1)我们在充分了解巯基化学、DNA结合药物、DNA的化学结构与毒性的关系以及DNA的放射增敏化学的基础上，设计了一个新的多功能抗癌药物的开发指南。2）根据我们自己的指南，我们分别合成了噻唑烷-2-硫酮、硝基呋咱、3-硝基三唑和2-硝基咪唑。对这些新化合物和香茶菜属二萜化合物冬凌草甲素进行了体内外生物筛选试验。从结果中可以看出以下事实。某些噻唑烷-2-羧酸类化合物具有较弱的免疫活性，但对醛糖还原酶有较强的抑制作用，可作为糖尿病慢性并发症的治疗药物。硝基呋咱类、3-硝基三唑类和2-硝基咪唑类化合物有望成为肿瘤放射治疗的放射增敏剂。肿瘤抑制剂冬凌草甲素对米索硝唑对乏氧细胞的放射增敏作用有相加作用。3）为了阐明临床上有用的抗癌药物喜树碱衍生物、博来霉素A2、多胺类放射增敏剂和苯并[C]-菲啶生物碱的作用机制，利用Tm测量、UV差谱和<^1 H> -和<^（13）C> -NMR谱研究了药物与DNA的相互作用。结果表明，苯并[C]-菲啶生物碱与双链和单链DNA中的核酸碱基形成了强的电荷转移复合物。

项目成果

Y. Nagao, E. Fujita, K. Inoue, M. Yamaki, S. Takagi, N. Sakamoto, and N. Hotta: "Synthesis of Aldose Reductase Inhibitors Having the Thiazolidine Skeleton" J. Pharmacobio-Dyn.8. s-176 (1985)
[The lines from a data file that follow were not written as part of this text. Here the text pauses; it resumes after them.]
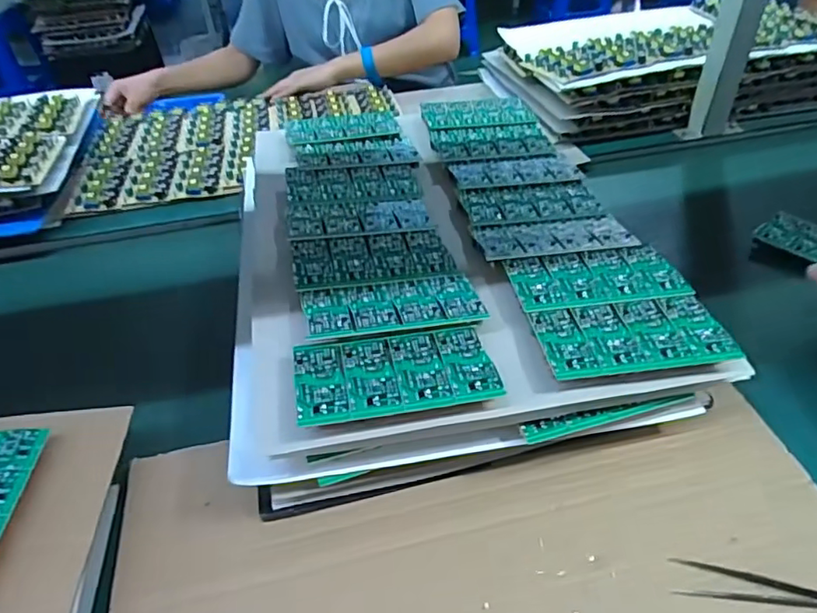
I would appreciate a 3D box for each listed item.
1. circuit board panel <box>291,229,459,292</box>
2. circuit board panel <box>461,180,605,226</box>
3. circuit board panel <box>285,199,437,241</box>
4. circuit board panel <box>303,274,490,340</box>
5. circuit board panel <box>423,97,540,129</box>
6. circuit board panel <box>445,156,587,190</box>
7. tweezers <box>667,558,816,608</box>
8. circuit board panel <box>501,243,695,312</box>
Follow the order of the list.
[{"bbox_3d":[-0.031,-0.042,0.479,0.132,0.004,0.067,-6,44,-10],"label":"circuit board panel"},{"bbox_3d":[0.123,-0.104,0.559,0.133,0.011,0.069,-9,43,-6],"label":"circuit board panel"},{"bbox_3d":[-0.047,-0.085,0.526,0.130,0.004,0.064,-7,38,-10],"label":"circuit board panel"},{"bbox_3d":[-0.012,-0.002,0.432,0.132,0.005,0.062,-7,34,-11],"label":"circuit board panel"},{"bbox_3d":[0.086,-0.242,0.697,0.132,0.013,0.072,-6,43,-3],"label":"circuit board panel"},{"bbox_3d":[0.115,-0.147,0.605,0.133,0.004,0.056,-7,42,-7],"label":"circuit board panel"},{"bbox_3d":[0.238,0.180,0.358,0.124,0.011,0.022,4,43,9],"label":"tweezers"},{"bbox_3d":[0.151,-0.025,0.454,0.132,0.006,0.066,-7,43,-4],"label":"circuit board panel"}]

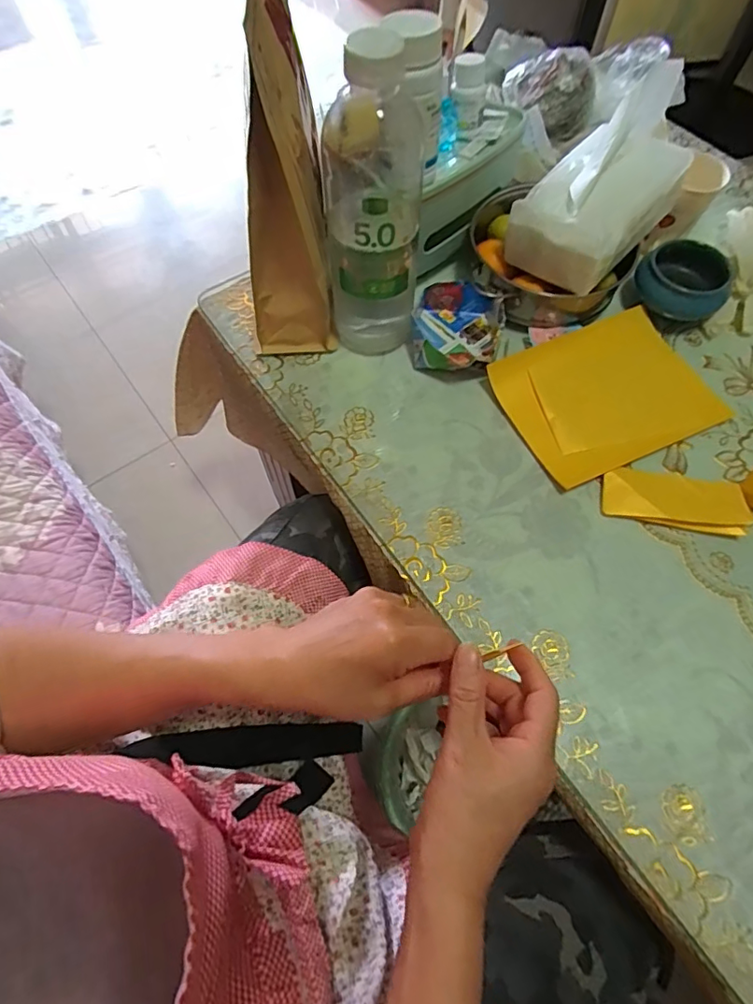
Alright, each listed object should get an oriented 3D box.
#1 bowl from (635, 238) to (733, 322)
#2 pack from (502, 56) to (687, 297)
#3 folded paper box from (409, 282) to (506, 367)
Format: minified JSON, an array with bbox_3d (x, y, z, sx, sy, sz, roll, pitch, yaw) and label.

Y. Nagao、E. Fujita、K. Inoue、M. Yamaki、S. Takagi、N. Sakamoto 和 N. Hotta：“具有噻唑烷骨架的醛糖还原酶抑制剂的合成”J. Pharmacobio-Dyn.8。

Y. Nagao, S. Sano, M. Ochiai, K. Fuji, S. Nishimoto, T. Kagiya, Y. Shibamoto, M. Abe, C. Murayama, and T. Mori: "Synthetic Development of Hypoxic Cell Sencitizers Having 3-Nitrotriazole Moiety" J. Pharmacobio-Dyn.in press.

Y. Nagao、S. Sano、M. Ochiai、K. Fuji、S. Nishimoto、T. Kagiya、Y. Shibamoto、M. Abe、C. Murayama 和 T. Mori：“低氧细胞敏化剂的合成开发，具有 3

Y.Nagao;E.Fujita;K.Inoue;M.Yamaki;S.Takagi;N.Sakamoto;N.Hotta: J.Pharmacobio-Dyn.8. -176 (1985)

Y.Nagao；E.Fujita；K.Inoue；M.Yamaki；S.Takagi；N.Sakamoto；N.Hotta：J.Pharmacobio-Dyn.8。

Y. Nagao and M. Ochiai: "Design and Study of New Tumor Inhibitors" Bull. Inst. Chem. Res. Kyoto Univ.63. 132-155 (1985)

Y. Nagao 和 M. Ochiai：“新型肿瘤抑制剂的设计与研究”公牛。

Y. Nagao, T. Ikeda, T. Inoue, M. Yagi, M. Shiro, and E. Fujita: "J. Org. Chem." Highly Selective Nonenzymatic Chiral Induction into 3-Methylglutaric Acid and cis-4-Cyclohexen-1,2-ylenebis(acetic acid) Utilizing a Five-Membered Heterocycle 4(R)-MCTT. 50. 4

Y. Nagao、T. Ikeda、T. Inoue、M. Yagi、M. Shiro 和 E. Fujita：“J. Org. Chem”。